Although, Britain pioneered the abolition of the slave trade in 1807, others followed suite till the middle of the century. Britain’s declaration was accompanied by an intensified trade in slaves from some parts of the Atlantic and eastern Africa up till the middle of the century, while domestic slavery persisted in many regions into the twentieth century. Whether the closing of the trans-Atlantic slave trade led to a ‘crisis of adaptation’ as the external trade shifted to ‘legitimate commerce’ in the middle of the nineteenth century is a highly contested question. The basic reasoning underlying this claim is that the end of profitable slave exports undermined the fiscal capabilities of centralized states, and that the income terms of trade (that is, the price of exports over that of imports) deteriorated as the slave trade ended. The general consensus is that this crisis has been overstated.

The transition to legitimate trade has been described as an evolutionary, rather than revolutionary, process, though there were important regional transformations which were evident in political, economic, and social structures. For instance, in the Sokoto Caliphate, slavery for domestic production increased after the abolition of the trans-Atlantic slave trade, and this contributed to reducing the struggle towards adaptation. Coastal kingdoms on the other hand, witnessed their financial base begin to deteriorate. An example of such was Dahomey.

Slavery was the major labor force in important zones of nineteenth-century legitimate commerce such as groundnut production in Senegambia and palm oil production in southeastern Nigeria, while the use of pawned labor was important in the early twentieth-century expansion of cocoa production in the Akan forest kingdoms of the Gold Coast and the Yoruba region of southwestern Nigeria.

In eastern Africa, until the end of the nineteenth century, slave trade continued to be important for commercial exchange. This was also the case in West Africa.
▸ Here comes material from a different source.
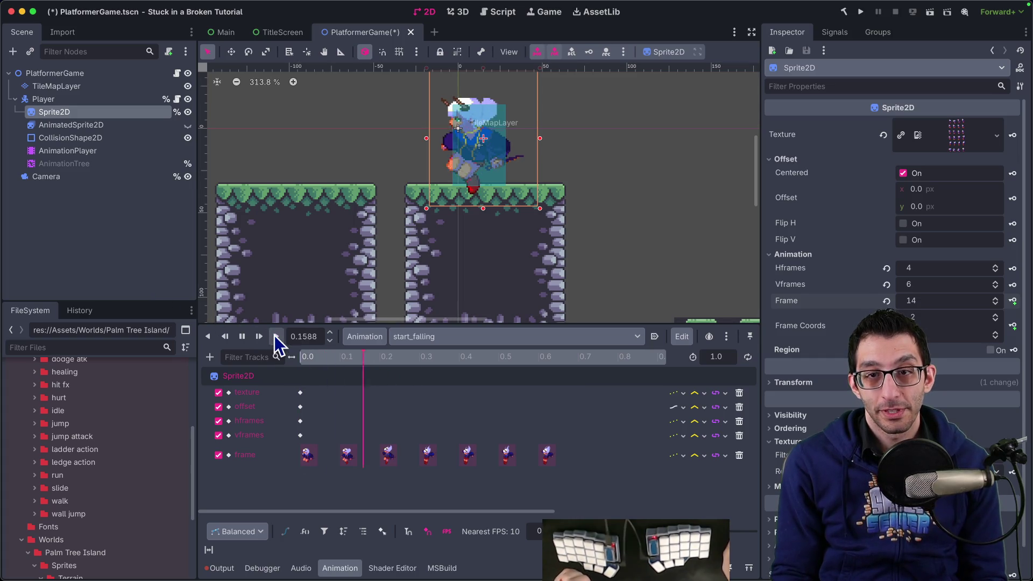
pyautogui.click(243, 337)
pyautogui.moveTo(323, 357); pyautogui.dragTo(425, 363)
In southern Africa, commercial farming was implemented by white settlers whose labour force was sometimes comprised of slaves, but more often of African workers who had had their own production displaced by the confiscation of their cattle and/or land.

Consequently, the slave trade was not sustainable and increased existing problems of labour scarcity, even though within a short while it helped some states to accumulate wealth and to expand. It also provided incentives for market growth, as slave trading caravans carried other commodities for exchange and allowed for imports of currencies that facilitated domestic economic exchange.

With the abolition of the slave trade and the gradual transition to ‘legitimacy’ there was a transition to cash crop exports based on family and wage labor that lasted even through the twentieth century. In the meantime, slave labor was increasingly used in domestic economies, serving as the foundation for the cash crop revolution at the end of the nineteenth century. In the twentieth century, this explosive growth in agricultural production of goods for exports was made possible by a free labor market. The lesson from the transition to cash crops is that growth was rapid and sustained over a long period. In the period of colonialism, it is argued that the increase in financial and other resources caused widespread development, also spurring positive institutional change such as the development of markets in land, labor, and credit. Recent research indicates that in both Kenya and Ghana, living standards were increasing during this period, and that in British Africa as a whole real wages also increased in the colonial period. The rate of production in the period enabled the colonial state and its postcolonial successor to expand its revenue base.

Many strategies were employed by the colonial state which led to the formation of marketing boards, which resulted in revenue generation and facilitated the emergence of the ‘developmental state’ in the late colonial period, which continued to expand in the postcolonial era until structural adjustment policies were undertaken in the 1980s. After some two decades of general stagnation, growth returned to most African economies since the end of the 1990s.

Notwithstanding the periods of growth recorded in its history, African economies unarguably make up the majority of the poorest economies in the world. However, it is important to trace these historical events to serve as blueprint for present-day development and institutions.